This issue of Expedition is devoted entirely to the involvement of the University Museum in Egyptology, from the 1890’s to the present, and thus provides information directly connected with the special exhibition The Search for Ancient Egypt: University Museum Excavations 1890-1979, partly funded by a N.E.H. grant of $41,000, and co-directed by Drs. David O’Connor and David Silverman of the Egyptian Section.

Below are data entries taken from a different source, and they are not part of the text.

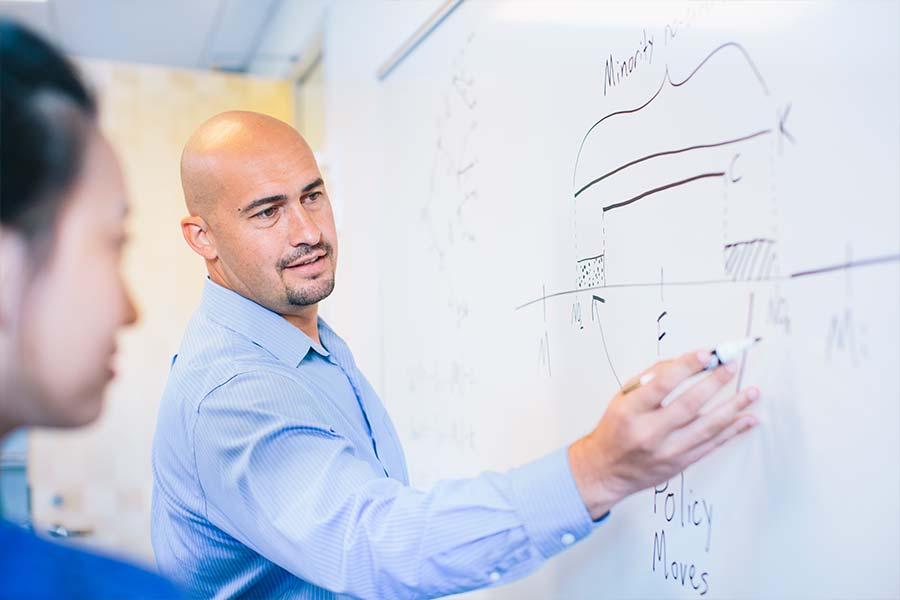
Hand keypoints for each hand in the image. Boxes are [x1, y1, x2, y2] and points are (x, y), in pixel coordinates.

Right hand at [568, 349, 758, 519]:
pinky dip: (732, 431)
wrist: (606, 470)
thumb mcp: (622, 398)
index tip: (708, 354)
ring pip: (706, 427)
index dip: (686, 367)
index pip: (662, 385)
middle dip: (715, 382)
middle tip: (733, 366)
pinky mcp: (681, 463)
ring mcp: (667, 450)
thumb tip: (684, 363)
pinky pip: (712, 445)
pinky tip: (748, 419)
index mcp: (631, 411)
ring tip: (752, 392)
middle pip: (689, 404)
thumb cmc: (616, 429)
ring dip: (733, 408)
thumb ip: (651, 379)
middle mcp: (649, 432)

This exhibition is unusual in that the University Museum’s Egyptological collections were almost all acquired directly from excavation, rather than from purchases via the saleroom. Despite the high prices that Egyptian material commands in the salerooms, the cost of conducting properly controlled scientific excavation and research is even higher. The Eckley B. Coxe, Jr. Fund was the single source of funding for the Egyptian Section of the University Museum, and its excavations, until the 1950’s. Since then, alas, progressively rising inflation has eroded the value of the Fund, and the Museum’s Egyptian Section has now entered a crucial phase. The Section’s staff has raised over $1,000,000 in United States and Canadian Government grants since the 1960’s to fund excavation (for which the Coxe Fund has long been insufficient), but now even the essential permanent core of professional Egyptologists can no longer be fully maintained by the Fund. The Section’s permanent endowment must be very substantially increased if the Museum is to remain a leader in Egyptological excavation, research and teaching, and if the heavy publication and museological responsibilities incurred during nearly a century of fieldwork are to be met.
Dr. David O’Connor and the Director of the Museum earnestly request the support and advice of the Museum’s many interested friends. It would be ironic if the present innovative presentation should prove to be the last major exhibition of scientifically excavated ancient Egyptian material that our University Museum can manage to display.